Why is it so light if the sun is nowhere in sight?
Recently I've come to realize just how used to being comforted by the "light of reason" that Descarte spoke of in his six Meditations. Some time ago I had foraged through a chunk of Steven Pinker's THE BLANK SLATE and found myself thick in rhetoric that became increasingly less compelling and more foreign the deeper I got into the book. It's a book about the idea of the blank slate and how the mind develops, so you can imagine just how dry and dense in the rhetoric of brain make-up, development and, believe it or not, politics surrounding our understanding of the brain it may be. Eventually I put the book down, unfinished, and later on, it made it's way to the trunk of my car where it would (hopefully) make me a few bucks at the used book store. This did not happen. It sat in my trunk and staid there, but recently I gave a bunch of those books away to my school who was collecting books for various causes. Yet I held onto the Pinker book, even cherished its magical thinking, felt warmed by its efforts to free us from ignorance, even if I NEVER finish reading it.
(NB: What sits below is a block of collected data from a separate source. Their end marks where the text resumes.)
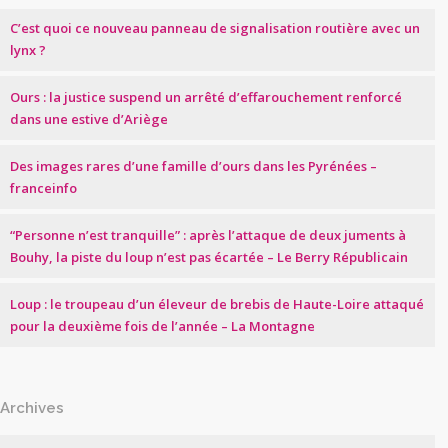
C’est quoi ce nouveau panneau de signalisation routière avec un
lynx ?
Ours : la justice suspend un arrêté d’effarouchement renforcé
dans une estive d’Ariège
Des images rares d’une famille d’ours dans les Pyrénées –
franceinfo
“Personne n’est tranquille” : après l’attaque de deux juments à
Bouhy, la piste du loup n’est pas écartée – Le Berry Républicain
Loup : le troupeau d’un éleveur de brebis de Haute-Loire attaqué
pour la deuxième fois de l’année – La Montagne
Archives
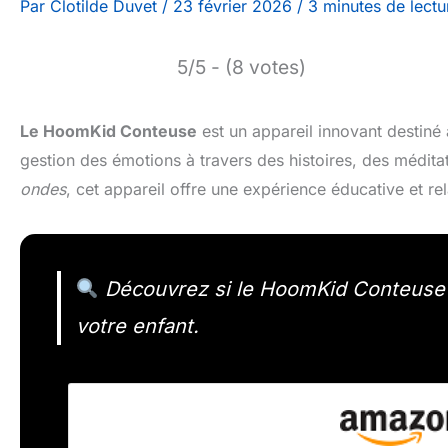
Par
Clotilde Duvet
/
23 février 2026
/
3 minutes de lectu
5/5 - (8 votes)
Le HoomKid Conteuse
est un appareil innovant destiné
gestion des émotions à travers des histoires, des médit
ondes
, cet appareil offre une expérience éducative et r
Découvrez si le HoomKid Conteuse es
votre enfant.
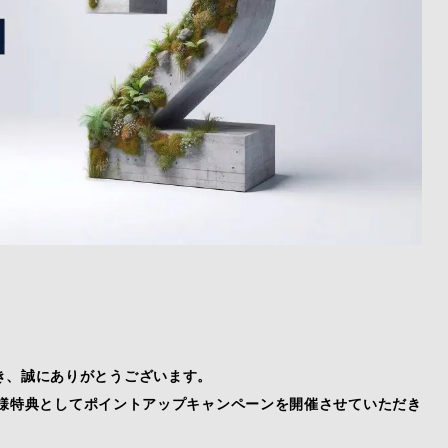
き、誠にありがとうございます。
会員様特典としてポイントアップキャンペーンを開催させていただき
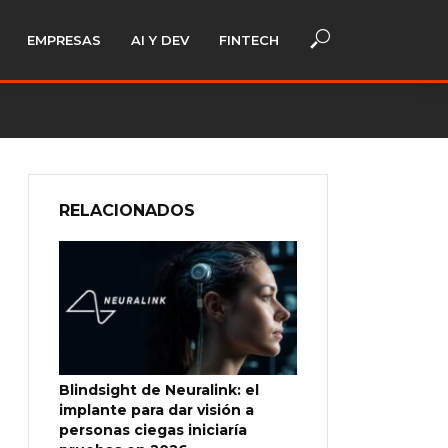
EMPRESAS
AI Y DEV
FINTECH
RELACIONADOS
Blindsight de Neuralink: el
implante para dar visión a
personas ciegas iniciaría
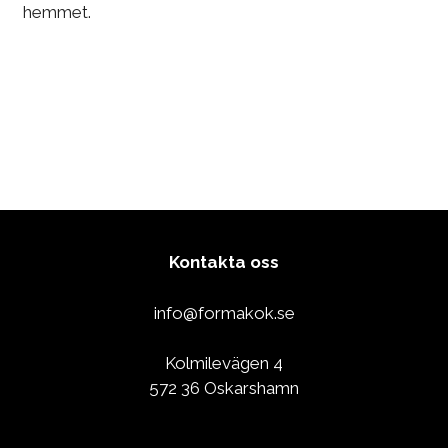
hemmet.
Kontakta oss
info@formakok.se
Kolmilevägen 4
572 36 Oskarshamn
This warmth I felt made me realize not that we are holding on in vain to some belief in science as if blind to common, everyday truths like many pious religious zealots, but rather, the belief that eventually we human are going to better ourselves through care thought, reason, speculation, and heart-felt compasion. Yes, science may be the Sisyphusian myth of our day, but at least it's trying in earnest to take us into the future with our lights on.